» **INSTRUCTIONS FOR THE TASK**:
The answer should consist of every line in the material below that has the word "students".

» **SOURCE RECORDS**:
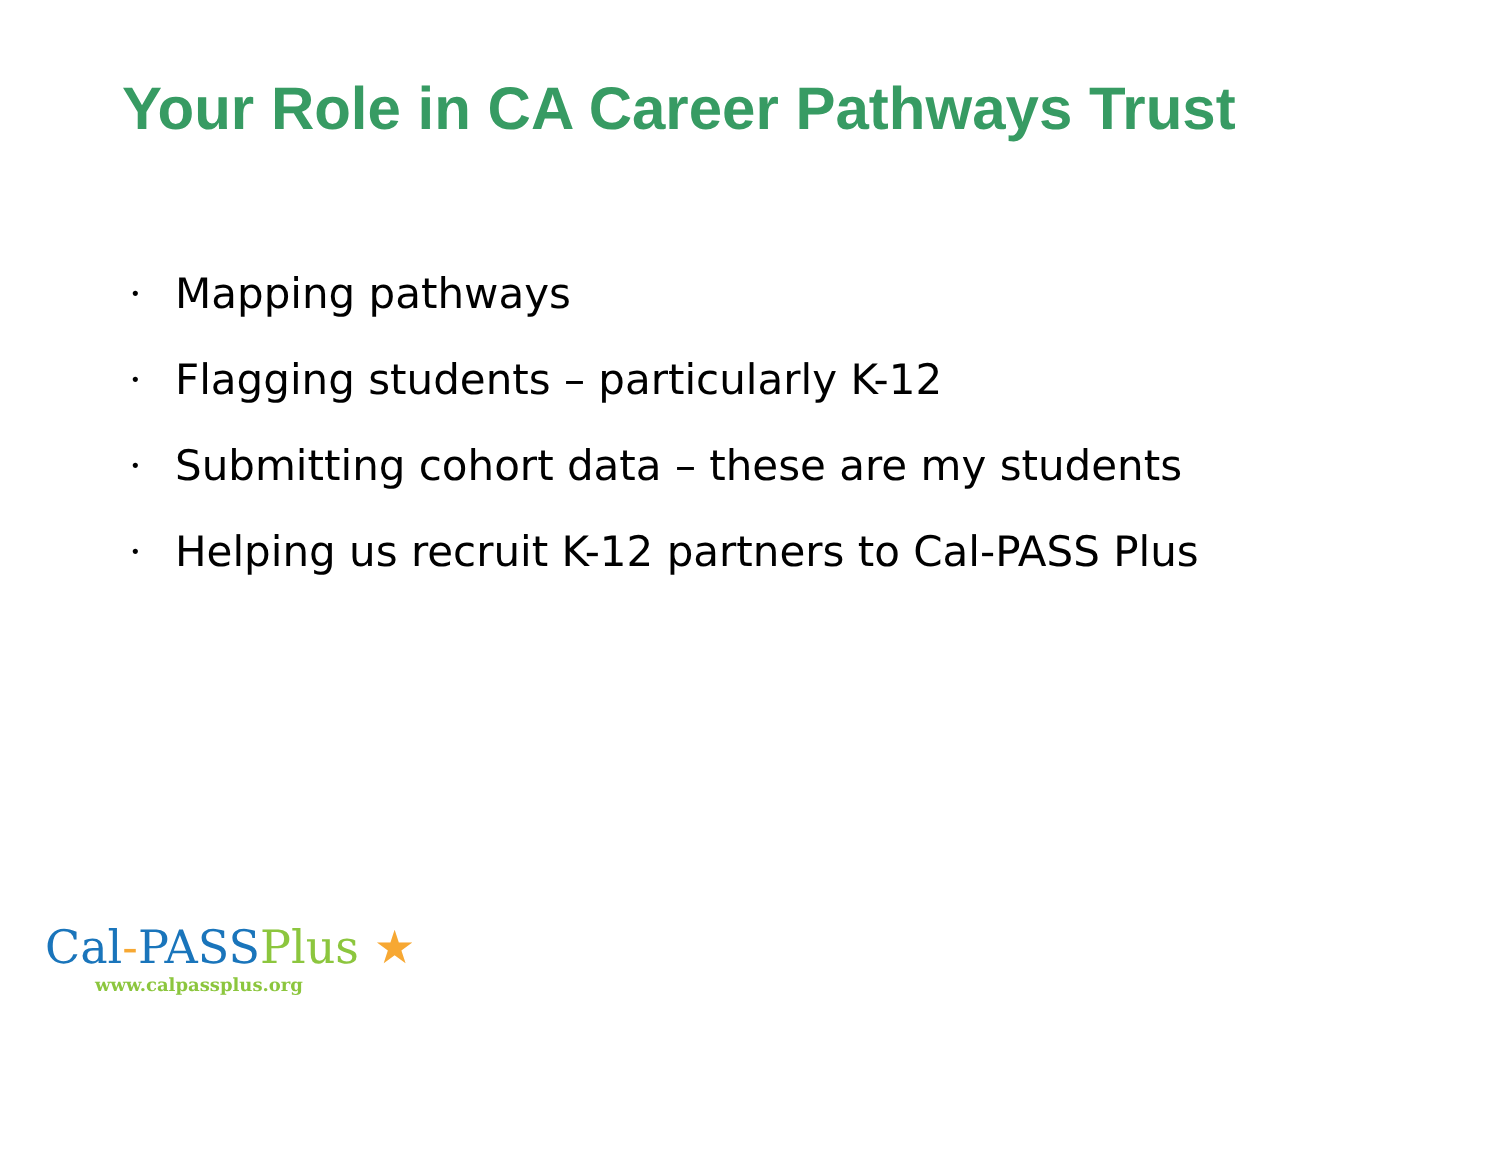Your Role in CA Career Pathways Trust
• Mapping pathways
• Flagging students – particularly K-12
• Submitting cohort data – these are my students
• Helping us recruit K-12 partners to Cal-PASS Plus
Cal-PASS Plus ★
www.calpassplus.org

» **FINISHED EXERCISE**:
• Flagging students – particularly K-12
• Submitting cohort data – these are my students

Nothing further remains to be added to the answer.